Animal societies are diverse, ranging from small family-based groups to extraordinarily large social networks in which many unrelated individuals interact. At the extreme of this continuum, some ant species form unicolonial populations in which workers and queens can move among multiple interconnected nests without eliciting aggression. Although unicoloniality has been mostly studied in invasive ants, it also occurs in some native non-invasive species. Unicoloniality is commonly associated with very high queen number, which may result in levels of relatedness among nestmates being so low as to raise the question of the maintenance of altruism by kin selection in such systems. However, the actual relatedness among cooperating individuals critically depends on effective dispersal and the ensuing pattern of genetic structuring. In order to better understand the evolution of unicoloniality in native non-invasive ants, we investigated the fine-scale population genetic structure and gene flow in three unicolonial populations of the wood ant F. paralugubris.
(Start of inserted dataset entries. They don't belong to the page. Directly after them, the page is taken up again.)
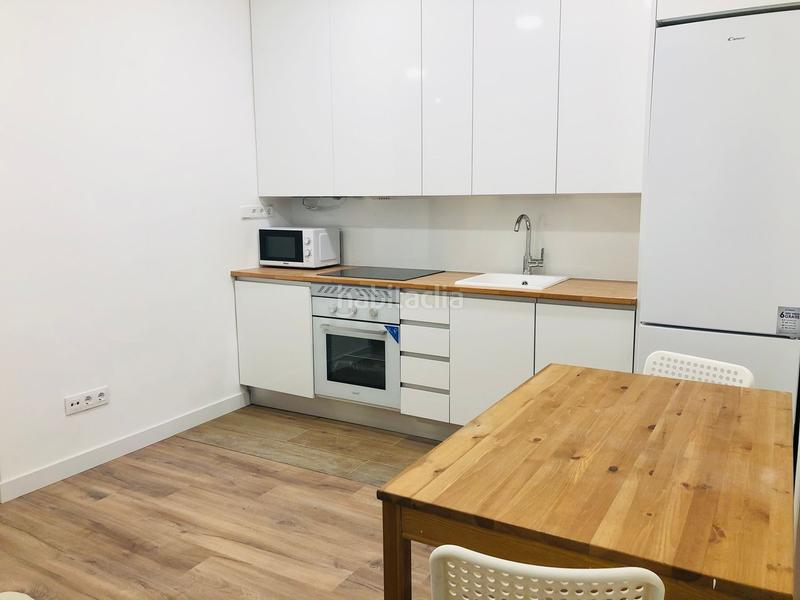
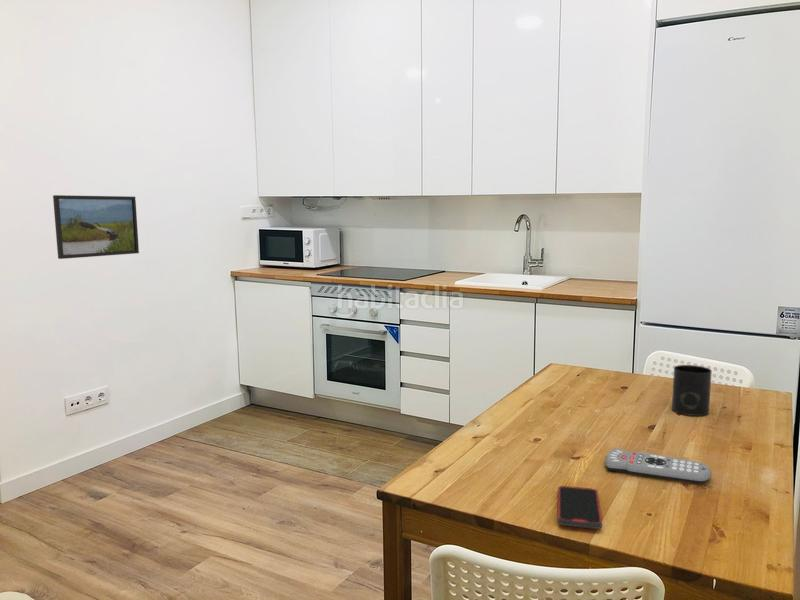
+ remote control [604,448,712,484]
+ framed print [52,194,140,260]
+ smartphone [557,485,603,530]
+ mug [671,364,713,417]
The analysis of geo-referenced microsatellite genotypes and mitochondrial haplotypes revealed the presence of cryptic clusters of genetically-differentiated nests in the three populations of F. paralugubris. Because of this spatial genetic heterogeneity, members of the same clusters were moderately but significantly related. The comparison of nuclear (microsatellite) and mitochondrial differentiation indicated that effective gene flow was male-biased in all populations.
The three unicolonial populations exhibited male-biased and mostly local gene flow. The high number of queens per nest, exchanges among neighbouring nests and restricted long-distance gene flow resulted in large clusters of genetically similar nests. The positive relatedness among clustermates suggests that kin selection may still contribute to the maintenance of altruism in unicolonial populations if competition occurs among clusters.
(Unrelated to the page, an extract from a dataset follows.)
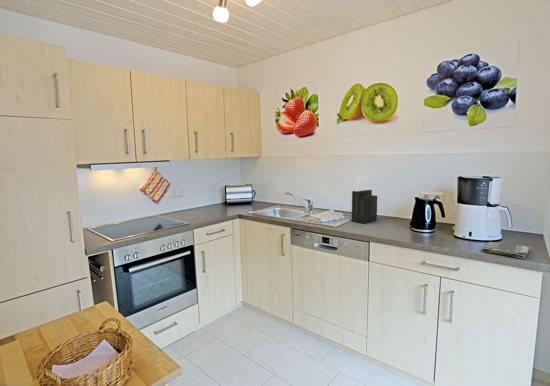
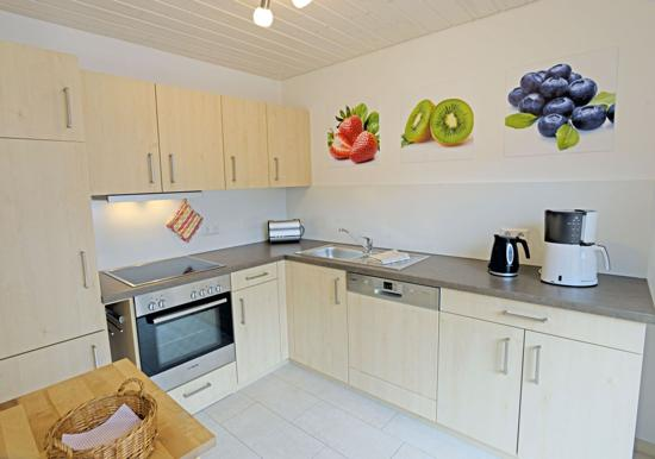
- dish towel [481,241,531,259]
- knife block [351,174,378,224]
动物社会多种多样,从小型的家族群体到非常庞大的社会网络,其中许多无亲缘关系的个体相互作用。在这个连续统一体的极端情况下,一些蚂蚁物种形成了单巢群体,其中工蚁和蚁后可以在多个相互连接的巢穴之间移动而不会引发攻击行为。虽然单巢性主要在入侵蚂蚁中得到研究,但它也存在于一些本地非入侵物种中。单巢性通常与非常高的蚁后数量相关,这可能导致巢内成员之间的亲缘关系水平极低,从而引发了在这样的系统中通过亲缘选择来维持利他行为的问题。然而,合作个体之间的实际亲缘关系关键取决于有效的扩散以及随之而来的遗传结构模式。为了更好地理解本地非入侵蚂蚁中单巢性的进化,我们研究了木蚁拟黑腹蚁三个单巢群体的精细尺度种群遗传结构和基因流。
对地理定位的微卫星基因型和线粒体单倍型的分析揭示了拟黑腹蚁三个群体中存在遗传分化巢穴的隐秘聚类。由于这种空间遗传异质性,同一聚类的成员有一定程度但显著的亲缘关系。核(微卫星)和线粒体分化的比较表明,所有群体中的有效基因流都是雄性偏向的。
这三个单巢群体表现出雄性偏向且大多是本地的基因流。每个巢穴中大量蚁后、相邻巢穴之间的交换以及有限的长距离基因流导致了大量遗传相似巢穴的聚类。聚类成员之间的正亲缘关系表明,如果在聚类之间发生竞争,亲缘选择可能仍然有助于维持单巢群体中的利他行为。